**EXERCISE GOAL:**
Below are the records. Return, verbatim, every line from the first line of the records through the line that contains "catalogue / barcode: US 2336553", including both.

===== ENTRIES SUPPLIED =====

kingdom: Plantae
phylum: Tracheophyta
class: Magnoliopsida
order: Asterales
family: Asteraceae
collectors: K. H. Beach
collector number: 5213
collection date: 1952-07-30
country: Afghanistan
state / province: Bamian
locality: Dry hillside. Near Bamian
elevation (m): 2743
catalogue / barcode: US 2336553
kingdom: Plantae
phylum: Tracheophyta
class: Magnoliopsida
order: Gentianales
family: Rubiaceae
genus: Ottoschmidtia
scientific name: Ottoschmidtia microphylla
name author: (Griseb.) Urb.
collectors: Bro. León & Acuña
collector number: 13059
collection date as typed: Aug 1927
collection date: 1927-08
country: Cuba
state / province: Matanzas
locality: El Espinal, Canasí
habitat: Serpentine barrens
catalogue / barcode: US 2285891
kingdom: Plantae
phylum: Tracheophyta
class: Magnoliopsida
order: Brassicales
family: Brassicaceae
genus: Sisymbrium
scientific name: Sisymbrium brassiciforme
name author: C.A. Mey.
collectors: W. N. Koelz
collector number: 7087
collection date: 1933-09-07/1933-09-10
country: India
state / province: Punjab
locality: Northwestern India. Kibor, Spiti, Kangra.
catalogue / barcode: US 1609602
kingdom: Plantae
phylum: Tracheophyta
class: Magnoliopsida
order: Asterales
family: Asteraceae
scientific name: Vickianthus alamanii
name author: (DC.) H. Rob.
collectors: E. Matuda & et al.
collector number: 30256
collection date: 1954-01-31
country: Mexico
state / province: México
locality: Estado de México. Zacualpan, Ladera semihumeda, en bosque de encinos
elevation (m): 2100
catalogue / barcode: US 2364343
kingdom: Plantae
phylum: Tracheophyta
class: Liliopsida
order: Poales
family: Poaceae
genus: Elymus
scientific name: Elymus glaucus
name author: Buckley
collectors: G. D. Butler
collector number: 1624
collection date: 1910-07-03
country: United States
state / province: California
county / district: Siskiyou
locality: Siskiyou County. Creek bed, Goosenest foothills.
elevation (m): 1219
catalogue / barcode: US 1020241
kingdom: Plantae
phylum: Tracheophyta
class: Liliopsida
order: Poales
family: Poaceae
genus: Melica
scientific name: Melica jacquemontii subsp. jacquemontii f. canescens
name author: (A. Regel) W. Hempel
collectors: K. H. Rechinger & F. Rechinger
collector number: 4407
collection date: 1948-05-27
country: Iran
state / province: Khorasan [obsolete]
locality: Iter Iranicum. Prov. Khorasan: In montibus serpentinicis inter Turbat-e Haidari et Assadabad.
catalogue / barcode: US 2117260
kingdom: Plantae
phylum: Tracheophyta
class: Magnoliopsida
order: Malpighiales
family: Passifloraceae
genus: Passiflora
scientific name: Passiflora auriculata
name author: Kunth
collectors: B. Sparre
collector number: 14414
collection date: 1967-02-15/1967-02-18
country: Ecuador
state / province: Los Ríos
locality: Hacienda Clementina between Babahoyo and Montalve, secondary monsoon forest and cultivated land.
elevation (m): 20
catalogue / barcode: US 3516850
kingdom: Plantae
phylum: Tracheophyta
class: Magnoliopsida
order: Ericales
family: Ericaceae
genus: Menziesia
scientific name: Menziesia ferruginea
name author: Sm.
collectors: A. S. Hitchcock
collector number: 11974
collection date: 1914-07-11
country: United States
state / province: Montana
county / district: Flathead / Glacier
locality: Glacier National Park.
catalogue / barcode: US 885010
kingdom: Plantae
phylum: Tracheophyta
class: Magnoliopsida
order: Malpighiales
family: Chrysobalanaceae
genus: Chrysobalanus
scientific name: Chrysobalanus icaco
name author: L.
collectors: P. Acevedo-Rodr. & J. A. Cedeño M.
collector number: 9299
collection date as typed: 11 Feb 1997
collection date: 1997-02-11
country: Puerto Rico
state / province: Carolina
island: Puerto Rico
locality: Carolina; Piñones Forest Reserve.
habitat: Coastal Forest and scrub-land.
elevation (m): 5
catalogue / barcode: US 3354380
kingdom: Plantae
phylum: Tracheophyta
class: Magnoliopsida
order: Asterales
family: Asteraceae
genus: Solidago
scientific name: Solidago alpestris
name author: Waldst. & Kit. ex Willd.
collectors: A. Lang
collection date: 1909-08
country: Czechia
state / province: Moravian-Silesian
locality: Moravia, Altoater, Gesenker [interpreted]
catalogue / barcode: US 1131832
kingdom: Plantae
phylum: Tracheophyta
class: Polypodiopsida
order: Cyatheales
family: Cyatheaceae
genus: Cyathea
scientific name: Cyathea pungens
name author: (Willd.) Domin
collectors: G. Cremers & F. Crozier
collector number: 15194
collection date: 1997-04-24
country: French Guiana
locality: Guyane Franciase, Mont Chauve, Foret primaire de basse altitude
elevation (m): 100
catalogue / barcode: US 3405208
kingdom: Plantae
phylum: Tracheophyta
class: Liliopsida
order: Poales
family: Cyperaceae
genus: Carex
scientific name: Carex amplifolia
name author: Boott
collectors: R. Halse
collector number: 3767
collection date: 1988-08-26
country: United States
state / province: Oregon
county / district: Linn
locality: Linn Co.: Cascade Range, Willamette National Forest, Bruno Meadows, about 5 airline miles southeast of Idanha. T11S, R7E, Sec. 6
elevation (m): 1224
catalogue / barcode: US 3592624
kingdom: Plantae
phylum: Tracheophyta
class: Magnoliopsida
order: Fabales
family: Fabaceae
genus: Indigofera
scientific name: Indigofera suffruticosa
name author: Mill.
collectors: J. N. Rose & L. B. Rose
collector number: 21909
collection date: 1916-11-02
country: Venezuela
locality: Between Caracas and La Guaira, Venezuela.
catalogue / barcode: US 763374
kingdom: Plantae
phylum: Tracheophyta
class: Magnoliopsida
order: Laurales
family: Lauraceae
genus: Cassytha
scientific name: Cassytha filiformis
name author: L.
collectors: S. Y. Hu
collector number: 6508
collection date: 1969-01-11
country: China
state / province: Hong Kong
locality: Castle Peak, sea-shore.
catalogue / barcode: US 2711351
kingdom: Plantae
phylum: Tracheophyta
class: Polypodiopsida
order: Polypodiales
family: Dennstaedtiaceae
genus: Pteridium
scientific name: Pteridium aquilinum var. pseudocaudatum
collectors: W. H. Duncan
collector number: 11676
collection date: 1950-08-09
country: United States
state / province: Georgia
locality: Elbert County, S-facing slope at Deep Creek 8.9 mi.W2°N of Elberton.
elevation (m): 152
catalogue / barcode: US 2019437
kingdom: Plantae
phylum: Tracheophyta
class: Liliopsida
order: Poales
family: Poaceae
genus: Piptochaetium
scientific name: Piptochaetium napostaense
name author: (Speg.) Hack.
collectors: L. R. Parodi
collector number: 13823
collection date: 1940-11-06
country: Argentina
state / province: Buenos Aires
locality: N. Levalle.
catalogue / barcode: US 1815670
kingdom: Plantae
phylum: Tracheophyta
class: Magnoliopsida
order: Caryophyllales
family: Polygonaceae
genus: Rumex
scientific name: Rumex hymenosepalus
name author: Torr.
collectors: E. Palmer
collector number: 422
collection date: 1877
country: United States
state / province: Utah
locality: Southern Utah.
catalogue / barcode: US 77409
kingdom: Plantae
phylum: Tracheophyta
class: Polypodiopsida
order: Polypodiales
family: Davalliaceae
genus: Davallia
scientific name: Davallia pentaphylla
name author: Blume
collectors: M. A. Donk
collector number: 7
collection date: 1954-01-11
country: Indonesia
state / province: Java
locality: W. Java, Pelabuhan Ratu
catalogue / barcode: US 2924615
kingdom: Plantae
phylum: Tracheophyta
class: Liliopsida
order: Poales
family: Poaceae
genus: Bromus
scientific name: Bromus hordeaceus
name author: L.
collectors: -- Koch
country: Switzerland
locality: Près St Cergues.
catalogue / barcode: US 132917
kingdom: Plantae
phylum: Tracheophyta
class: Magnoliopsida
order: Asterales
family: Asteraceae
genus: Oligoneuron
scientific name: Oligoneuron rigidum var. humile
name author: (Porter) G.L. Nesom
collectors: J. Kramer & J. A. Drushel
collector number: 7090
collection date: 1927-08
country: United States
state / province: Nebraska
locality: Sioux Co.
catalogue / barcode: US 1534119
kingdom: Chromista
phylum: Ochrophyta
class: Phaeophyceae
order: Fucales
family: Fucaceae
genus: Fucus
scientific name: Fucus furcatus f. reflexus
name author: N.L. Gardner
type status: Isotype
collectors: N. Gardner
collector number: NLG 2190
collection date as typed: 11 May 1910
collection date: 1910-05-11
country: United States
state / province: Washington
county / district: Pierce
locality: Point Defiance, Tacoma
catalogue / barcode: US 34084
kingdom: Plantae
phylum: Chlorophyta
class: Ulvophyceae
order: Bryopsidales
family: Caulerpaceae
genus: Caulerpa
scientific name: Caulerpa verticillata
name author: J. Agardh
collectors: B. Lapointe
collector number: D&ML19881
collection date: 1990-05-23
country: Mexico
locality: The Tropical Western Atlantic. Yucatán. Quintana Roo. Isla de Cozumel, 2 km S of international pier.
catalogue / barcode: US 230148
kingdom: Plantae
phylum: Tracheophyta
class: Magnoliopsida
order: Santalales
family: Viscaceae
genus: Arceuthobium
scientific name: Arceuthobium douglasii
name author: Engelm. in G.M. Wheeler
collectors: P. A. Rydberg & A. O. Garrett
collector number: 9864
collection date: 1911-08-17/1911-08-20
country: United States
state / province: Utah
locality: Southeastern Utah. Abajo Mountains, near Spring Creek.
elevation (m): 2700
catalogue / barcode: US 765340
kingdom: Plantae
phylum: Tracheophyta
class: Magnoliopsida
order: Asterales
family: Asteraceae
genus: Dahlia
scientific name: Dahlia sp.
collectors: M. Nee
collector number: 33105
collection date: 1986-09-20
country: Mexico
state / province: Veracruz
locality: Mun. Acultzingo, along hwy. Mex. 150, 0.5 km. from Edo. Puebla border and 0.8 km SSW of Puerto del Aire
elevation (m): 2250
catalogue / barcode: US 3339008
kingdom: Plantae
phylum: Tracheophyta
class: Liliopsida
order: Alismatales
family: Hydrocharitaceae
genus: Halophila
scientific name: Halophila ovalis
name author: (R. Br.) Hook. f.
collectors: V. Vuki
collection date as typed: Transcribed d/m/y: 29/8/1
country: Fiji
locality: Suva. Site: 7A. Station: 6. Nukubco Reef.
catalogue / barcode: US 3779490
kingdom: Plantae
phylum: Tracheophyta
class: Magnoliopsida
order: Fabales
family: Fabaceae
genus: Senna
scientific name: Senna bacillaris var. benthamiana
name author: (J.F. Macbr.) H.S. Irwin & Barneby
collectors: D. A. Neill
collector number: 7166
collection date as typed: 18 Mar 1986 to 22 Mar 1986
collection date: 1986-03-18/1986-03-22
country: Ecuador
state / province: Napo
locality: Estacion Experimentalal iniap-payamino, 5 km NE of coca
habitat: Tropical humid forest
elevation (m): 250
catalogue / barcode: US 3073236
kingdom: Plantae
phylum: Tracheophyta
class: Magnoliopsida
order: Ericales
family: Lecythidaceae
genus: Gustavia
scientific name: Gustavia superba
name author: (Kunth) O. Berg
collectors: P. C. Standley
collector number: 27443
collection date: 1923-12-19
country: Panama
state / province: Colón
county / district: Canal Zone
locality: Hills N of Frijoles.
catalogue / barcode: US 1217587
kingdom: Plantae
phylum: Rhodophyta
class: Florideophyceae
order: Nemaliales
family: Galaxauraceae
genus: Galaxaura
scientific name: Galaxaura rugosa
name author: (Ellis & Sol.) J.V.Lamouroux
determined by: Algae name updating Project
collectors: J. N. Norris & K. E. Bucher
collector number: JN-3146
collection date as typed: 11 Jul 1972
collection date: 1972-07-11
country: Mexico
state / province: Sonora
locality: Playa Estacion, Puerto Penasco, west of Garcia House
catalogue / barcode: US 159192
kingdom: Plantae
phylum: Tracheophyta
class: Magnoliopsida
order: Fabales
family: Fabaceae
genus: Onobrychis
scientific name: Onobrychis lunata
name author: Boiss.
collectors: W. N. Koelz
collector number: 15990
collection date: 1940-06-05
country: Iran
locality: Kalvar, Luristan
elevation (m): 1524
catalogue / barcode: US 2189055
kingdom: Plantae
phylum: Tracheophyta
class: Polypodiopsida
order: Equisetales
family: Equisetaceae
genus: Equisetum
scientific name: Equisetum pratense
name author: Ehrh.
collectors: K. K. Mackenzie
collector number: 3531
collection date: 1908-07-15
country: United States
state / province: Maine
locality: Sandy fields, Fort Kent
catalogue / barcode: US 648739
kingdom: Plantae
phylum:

=====

**RESULT:**
kingdom: Plantae
phylum: Tracheophyta
class: Magnoliopsida
order: Asterales
family: Asteraceae
collectors: K. H. Beach
collector number: 5213
collection date: 1952-07-30
country: Afghanistan
state / province: Bamian
locality: Dry hillside. Near Bamian
elevation (m): 2743
catalogue / barcode: US 2336553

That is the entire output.